-------- Material supplied --------
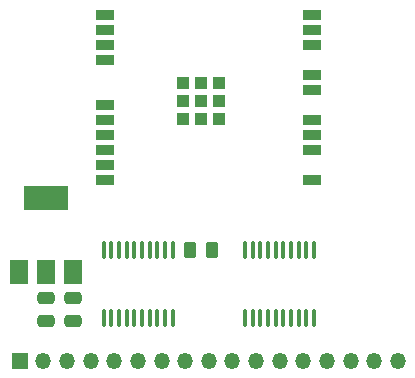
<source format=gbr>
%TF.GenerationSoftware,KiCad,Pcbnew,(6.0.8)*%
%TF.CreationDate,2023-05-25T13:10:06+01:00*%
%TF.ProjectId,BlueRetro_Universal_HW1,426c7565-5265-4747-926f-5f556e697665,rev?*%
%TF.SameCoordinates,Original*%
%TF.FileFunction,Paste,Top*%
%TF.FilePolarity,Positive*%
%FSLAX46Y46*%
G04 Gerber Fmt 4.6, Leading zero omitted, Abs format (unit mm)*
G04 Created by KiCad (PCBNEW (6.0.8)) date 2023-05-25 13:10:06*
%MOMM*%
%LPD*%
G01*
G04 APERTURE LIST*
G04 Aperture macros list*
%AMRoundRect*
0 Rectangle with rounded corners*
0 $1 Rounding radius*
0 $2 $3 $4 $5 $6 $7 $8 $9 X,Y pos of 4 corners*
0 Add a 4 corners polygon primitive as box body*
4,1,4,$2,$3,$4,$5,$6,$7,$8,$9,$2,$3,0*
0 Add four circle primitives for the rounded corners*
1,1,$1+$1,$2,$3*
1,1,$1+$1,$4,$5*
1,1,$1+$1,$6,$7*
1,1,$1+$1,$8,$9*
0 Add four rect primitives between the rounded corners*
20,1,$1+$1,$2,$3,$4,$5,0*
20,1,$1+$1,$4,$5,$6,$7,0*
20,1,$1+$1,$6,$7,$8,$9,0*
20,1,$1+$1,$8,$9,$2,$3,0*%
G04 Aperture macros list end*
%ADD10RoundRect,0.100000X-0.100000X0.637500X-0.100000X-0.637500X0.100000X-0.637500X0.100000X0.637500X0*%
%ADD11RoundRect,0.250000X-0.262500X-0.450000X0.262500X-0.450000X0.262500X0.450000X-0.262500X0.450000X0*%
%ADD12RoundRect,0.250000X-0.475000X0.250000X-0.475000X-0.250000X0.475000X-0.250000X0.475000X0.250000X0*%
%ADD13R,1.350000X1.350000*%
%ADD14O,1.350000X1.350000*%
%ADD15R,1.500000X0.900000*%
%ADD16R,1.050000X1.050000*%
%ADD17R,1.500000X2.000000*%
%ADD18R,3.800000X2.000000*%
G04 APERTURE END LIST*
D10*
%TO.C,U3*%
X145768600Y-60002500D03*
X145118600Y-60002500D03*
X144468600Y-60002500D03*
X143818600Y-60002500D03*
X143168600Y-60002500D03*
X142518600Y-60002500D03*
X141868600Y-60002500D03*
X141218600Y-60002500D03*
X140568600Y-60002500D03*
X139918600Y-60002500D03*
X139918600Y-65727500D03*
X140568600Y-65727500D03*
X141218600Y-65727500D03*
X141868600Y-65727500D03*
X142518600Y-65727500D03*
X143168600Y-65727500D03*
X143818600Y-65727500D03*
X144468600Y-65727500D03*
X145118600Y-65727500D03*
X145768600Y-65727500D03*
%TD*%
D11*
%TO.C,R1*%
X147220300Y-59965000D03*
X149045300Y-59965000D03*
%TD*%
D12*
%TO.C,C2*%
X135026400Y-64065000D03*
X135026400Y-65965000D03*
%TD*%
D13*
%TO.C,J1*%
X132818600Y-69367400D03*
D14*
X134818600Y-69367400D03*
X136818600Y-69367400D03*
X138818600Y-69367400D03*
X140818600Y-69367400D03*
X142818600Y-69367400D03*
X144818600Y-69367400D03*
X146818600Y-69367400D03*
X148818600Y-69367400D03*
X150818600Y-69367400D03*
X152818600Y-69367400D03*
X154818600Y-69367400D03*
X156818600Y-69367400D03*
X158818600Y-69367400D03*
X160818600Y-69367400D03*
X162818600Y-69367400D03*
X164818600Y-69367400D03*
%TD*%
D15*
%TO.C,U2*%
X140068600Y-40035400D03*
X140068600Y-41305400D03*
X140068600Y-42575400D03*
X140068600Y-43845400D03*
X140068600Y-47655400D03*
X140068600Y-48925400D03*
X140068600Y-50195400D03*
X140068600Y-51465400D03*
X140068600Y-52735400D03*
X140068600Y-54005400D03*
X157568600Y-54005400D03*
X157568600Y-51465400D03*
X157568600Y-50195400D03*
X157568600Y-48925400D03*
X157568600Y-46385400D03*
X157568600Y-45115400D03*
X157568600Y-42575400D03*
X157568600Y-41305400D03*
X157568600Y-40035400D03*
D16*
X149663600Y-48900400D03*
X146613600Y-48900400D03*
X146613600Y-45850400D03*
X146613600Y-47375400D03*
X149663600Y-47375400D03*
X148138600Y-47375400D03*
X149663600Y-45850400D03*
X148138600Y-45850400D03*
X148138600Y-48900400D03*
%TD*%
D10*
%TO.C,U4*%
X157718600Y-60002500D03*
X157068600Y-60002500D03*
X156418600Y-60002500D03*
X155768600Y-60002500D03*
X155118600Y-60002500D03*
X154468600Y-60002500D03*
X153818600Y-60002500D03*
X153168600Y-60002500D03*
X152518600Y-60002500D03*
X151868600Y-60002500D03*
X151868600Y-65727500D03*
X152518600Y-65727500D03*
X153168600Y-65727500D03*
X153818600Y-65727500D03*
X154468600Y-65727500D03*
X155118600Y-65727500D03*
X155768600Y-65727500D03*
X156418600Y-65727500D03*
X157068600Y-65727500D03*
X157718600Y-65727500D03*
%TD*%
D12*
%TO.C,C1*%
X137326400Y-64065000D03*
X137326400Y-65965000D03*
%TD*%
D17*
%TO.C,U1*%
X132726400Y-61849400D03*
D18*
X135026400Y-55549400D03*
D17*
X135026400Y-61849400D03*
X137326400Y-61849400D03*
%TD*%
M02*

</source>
--------
-------- Material supplied --------
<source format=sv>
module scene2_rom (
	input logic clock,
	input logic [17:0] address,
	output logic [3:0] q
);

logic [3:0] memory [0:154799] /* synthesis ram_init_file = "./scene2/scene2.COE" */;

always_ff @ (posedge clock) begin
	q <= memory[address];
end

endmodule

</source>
--------
-------- Material supplied --------
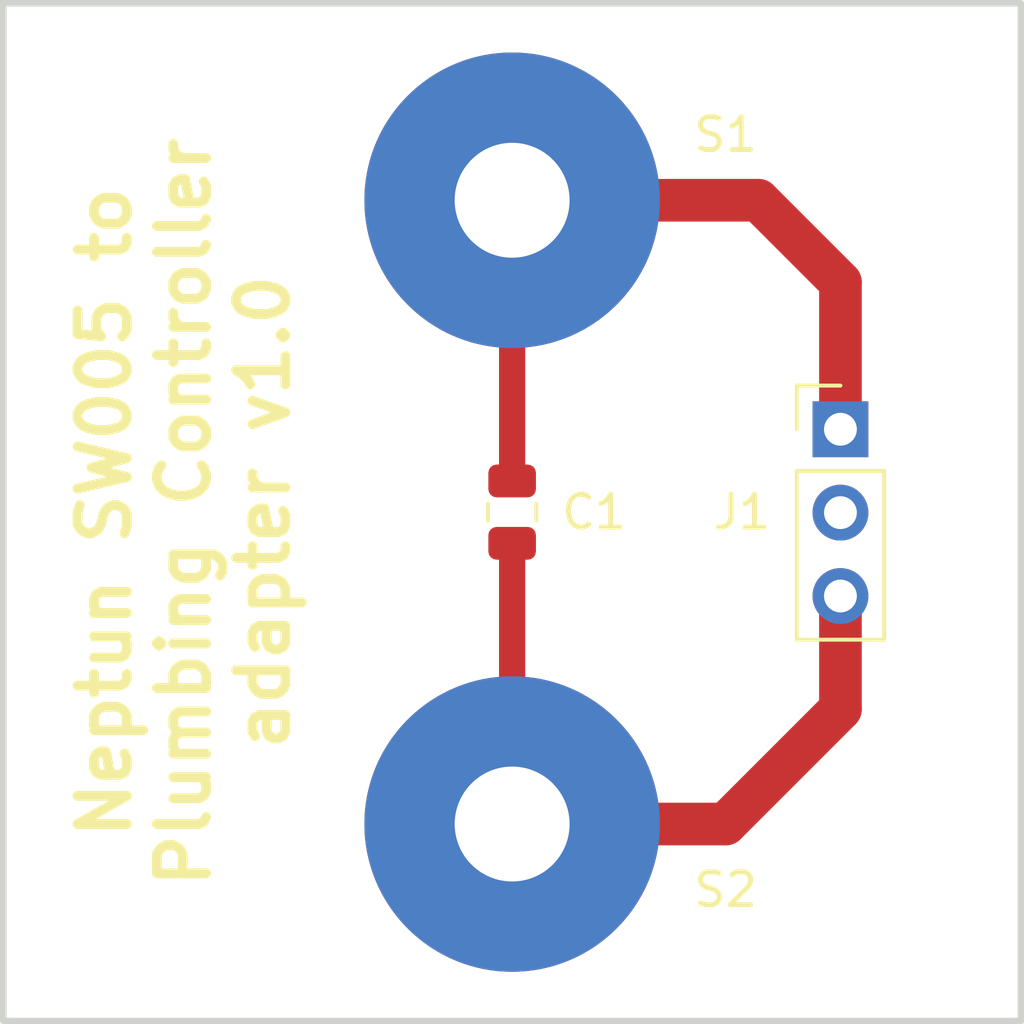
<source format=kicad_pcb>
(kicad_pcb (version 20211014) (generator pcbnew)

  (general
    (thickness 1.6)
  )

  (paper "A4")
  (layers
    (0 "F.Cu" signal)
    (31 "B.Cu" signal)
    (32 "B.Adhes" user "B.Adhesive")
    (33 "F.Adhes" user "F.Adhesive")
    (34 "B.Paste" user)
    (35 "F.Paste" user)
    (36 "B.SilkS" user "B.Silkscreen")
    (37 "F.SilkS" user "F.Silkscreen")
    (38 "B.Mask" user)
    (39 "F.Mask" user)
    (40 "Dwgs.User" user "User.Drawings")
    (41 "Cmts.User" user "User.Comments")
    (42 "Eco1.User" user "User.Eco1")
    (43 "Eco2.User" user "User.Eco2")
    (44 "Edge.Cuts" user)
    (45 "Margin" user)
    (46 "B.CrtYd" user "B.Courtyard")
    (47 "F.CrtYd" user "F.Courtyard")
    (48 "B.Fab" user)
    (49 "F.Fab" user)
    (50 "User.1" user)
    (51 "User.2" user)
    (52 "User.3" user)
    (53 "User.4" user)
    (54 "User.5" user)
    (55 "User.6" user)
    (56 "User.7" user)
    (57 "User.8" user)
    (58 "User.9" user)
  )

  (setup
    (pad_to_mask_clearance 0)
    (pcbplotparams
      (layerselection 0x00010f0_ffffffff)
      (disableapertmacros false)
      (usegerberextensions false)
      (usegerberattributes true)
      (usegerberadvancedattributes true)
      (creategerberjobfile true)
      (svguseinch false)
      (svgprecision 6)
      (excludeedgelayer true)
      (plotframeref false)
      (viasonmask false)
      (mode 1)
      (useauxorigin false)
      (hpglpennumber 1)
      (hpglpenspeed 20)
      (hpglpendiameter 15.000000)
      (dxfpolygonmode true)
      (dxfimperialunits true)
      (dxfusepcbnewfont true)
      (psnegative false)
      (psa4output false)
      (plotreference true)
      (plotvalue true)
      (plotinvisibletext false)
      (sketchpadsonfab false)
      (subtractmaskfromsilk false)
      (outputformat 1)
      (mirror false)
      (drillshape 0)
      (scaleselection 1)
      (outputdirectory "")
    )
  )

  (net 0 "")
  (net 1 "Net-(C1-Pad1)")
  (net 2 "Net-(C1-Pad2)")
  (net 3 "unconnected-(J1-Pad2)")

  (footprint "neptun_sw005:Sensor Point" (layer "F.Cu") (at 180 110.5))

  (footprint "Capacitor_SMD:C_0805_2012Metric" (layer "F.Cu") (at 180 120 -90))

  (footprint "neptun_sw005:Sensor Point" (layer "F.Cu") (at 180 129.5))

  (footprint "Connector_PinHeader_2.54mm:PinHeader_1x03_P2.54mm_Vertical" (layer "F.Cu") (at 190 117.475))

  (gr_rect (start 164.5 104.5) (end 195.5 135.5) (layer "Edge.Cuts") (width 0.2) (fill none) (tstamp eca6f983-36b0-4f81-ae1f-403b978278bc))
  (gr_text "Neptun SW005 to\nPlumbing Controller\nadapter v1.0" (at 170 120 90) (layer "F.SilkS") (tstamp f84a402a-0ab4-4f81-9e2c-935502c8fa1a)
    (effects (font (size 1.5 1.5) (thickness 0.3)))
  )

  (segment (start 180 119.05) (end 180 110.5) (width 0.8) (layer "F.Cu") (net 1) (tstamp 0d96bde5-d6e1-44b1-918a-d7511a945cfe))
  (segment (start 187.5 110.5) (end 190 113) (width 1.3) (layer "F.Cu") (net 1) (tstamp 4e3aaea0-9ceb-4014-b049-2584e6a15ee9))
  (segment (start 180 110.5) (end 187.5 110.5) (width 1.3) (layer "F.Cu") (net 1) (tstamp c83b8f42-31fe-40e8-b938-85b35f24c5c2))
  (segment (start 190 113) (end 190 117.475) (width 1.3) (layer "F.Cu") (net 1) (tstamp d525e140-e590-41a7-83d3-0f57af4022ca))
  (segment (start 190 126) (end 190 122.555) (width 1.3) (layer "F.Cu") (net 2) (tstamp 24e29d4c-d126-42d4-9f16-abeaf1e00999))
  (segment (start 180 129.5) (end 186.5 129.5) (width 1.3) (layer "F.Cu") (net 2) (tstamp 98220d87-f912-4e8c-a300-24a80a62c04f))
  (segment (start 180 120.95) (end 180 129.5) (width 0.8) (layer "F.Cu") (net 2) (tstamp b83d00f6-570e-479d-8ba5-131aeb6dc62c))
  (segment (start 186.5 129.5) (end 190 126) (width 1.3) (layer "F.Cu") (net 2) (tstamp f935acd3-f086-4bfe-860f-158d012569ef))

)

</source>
--------
Task brief:
From the records above, quote only the lines running from the line with "(creategerberjobfile true)" to the line with "(hpglpenspeed 20)", both lines included.

Solution to this problem:
      (creategerberjobfile true)
      (svguseinch false)
      (svgprecision 6)
      (excludeedgelayer true)
      (plotframeref false)
      (viasonmask false)
      (mode 1)
      (useauxorigin false)
      (hpglpennumber 1)
      (hpglpenspeed 20)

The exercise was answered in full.